Allie a 12 ans et aux yeux de tous, elle est un peu fo-folle. Pas une semaine ne se passe sans qu’elle aille dans le bureau de la directrice. Elle a un secret qu’elle refuse de partager, de dévoiler, car pour elle, son monde s’écroulerait si « ça » se savait.

Si pour certains, elle est idiote, pour d’autres, elle est carrément à l’ouest. Elle ne parvient pas à se faire des amies, car elle change régulièrement d’école à cause du travail de son père, qui est militaire.

Quand son institutrice va bientôt accoucher, sa classe a droit à un remplaçant un peu spécial, car celui-ci s’intéresse à chacun de ses nouveaux élèves et tente par tous les moyens de comprendre leurs difficultés.

Allie est dyslexique. Pour elle, les mots bougent tout le temps et elle est incapable de lire une phrase correctement même si c’est elle qui l’a écrite.

Voici un roman peu ordinaire. La dyslexie est un trouble d’apprentissage qui peut toucher beaucoup de monde et qui, heureusement, aujourd’hui est décelé tôt.

L’héroïne de cette histoire donne une merveilleuse leçon de courage ! Malgré toutes ses difficultés à lire et à écrire, elle aime l’école et elle fait tout pour cacher ce problème.

Au fil de l’histoire, Allie va se lier d’amitié avec un garçon et une fille de sa classe et va se surprendre à adorer ce nouveau professeur. Mais dans ce roman, il y a aussi un autre thème qui est abordé, à savoir le harcèlement et la violence scolaire. Cela a été un vrai plaisir de découvrir toutes les personnalités de ces élèves. On rencontre la fille leader qui mène ses « copines » par le bout du nez et qui impose une certaine crainte, on se prend de tendresse pour ce grand garçon qui ne parle que science-fiction et science, on s’attache forcément à Allie et à son frère, et à des tas d’autres personnages comme ce nouveau professeur.

Tout au long du livre, il y a des comparaisons entre une situation et une autre tout à fait impossible, d’où le titre : comme un poisson dans l’arbre. (cfr extraits plus bas 😉 )

Ce livre existe également dans une édition spéciale pour lecteurs dyslexiques. Je ne l’ai pas avec moi, mais voilà encore un livre que je conseillerais aux enfants en situation de dyslexie … ou non !

Extraits du livre :

(…) Je soupire.

  • Et je ne veux plus jamais t’entendre dire que les gens te détestent, me lance-t-elle. Comment quelqu’un sur cette terre pourrait te détester ?

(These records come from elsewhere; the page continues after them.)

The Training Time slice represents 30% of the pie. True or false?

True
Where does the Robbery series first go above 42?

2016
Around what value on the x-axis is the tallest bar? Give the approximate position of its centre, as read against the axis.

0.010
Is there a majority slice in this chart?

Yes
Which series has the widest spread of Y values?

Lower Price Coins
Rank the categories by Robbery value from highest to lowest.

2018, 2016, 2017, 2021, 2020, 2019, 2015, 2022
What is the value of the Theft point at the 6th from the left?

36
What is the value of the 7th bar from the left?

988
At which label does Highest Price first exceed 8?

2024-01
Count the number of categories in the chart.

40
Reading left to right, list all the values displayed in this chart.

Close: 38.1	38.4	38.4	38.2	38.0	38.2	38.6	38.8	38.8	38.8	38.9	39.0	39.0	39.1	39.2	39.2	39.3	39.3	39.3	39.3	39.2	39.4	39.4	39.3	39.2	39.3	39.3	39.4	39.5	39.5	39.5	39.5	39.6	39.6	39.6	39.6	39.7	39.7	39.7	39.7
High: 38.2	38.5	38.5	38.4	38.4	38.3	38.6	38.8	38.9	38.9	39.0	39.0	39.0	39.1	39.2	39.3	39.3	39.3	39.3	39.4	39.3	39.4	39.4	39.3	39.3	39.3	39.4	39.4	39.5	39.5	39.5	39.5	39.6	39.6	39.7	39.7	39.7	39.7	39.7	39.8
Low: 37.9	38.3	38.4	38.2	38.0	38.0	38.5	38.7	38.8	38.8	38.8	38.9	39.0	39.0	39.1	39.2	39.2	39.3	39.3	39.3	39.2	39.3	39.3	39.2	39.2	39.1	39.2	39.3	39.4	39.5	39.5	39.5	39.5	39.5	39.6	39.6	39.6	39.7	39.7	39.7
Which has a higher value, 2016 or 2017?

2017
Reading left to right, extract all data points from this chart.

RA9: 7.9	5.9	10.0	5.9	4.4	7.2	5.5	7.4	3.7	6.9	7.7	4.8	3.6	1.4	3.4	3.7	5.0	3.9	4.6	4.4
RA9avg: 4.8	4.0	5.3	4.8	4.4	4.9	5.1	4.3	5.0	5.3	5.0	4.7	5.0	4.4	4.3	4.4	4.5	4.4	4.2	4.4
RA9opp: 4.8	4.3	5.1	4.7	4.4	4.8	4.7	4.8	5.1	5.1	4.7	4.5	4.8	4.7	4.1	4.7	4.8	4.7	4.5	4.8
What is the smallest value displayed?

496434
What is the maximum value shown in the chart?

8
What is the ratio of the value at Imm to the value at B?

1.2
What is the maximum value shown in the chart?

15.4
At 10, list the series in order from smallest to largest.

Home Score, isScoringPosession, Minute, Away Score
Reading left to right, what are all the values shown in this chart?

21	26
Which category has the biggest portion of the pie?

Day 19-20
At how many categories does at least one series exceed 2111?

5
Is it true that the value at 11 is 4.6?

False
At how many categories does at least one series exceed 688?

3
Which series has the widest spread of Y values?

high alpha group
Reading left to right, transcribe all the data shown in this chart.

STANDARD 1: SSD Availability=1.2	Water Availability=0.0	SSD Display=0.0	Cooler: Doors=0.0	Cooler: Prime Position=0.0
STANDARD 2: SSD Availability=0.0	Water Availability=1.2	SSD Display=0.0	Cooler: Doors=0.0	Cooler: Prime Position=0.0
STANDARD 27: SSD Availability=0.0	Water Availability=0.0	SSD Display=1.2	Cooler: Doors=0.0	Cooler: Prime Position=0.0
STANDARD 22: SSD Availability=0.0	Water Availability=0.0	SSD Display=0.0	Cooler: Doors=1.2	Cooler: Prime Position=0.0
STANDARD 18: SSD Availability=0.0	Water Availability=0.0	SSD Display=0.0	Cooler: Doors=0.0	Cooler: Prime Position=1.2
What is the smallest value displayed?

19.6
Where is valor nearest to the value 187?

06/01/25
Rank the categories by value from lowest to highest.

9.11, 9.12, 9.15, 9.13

J’aimerais lui faire comprendre le monde dans lequel je vis. Mais autant expliquer à une baleine à quoi ressemble la vie en forêt.

Quand M. Daniels parle de livres, il me fait penser à Max ou à Oliver. On dirait qu’il est prêt à lancer une fête géante. J’aime quand il raconte l’intrigue. Mais me demander de les lire, ce serait comme de demander à un homard de jouer au tennis.

(…)

  • J’ai une surprise pour vous. Je vous ai apporté à tous un beau cahier tout neuf qui vous servira de journal et dans lequel vous écrirez chaque jour.

Misère ! je préfère encore manger du foin.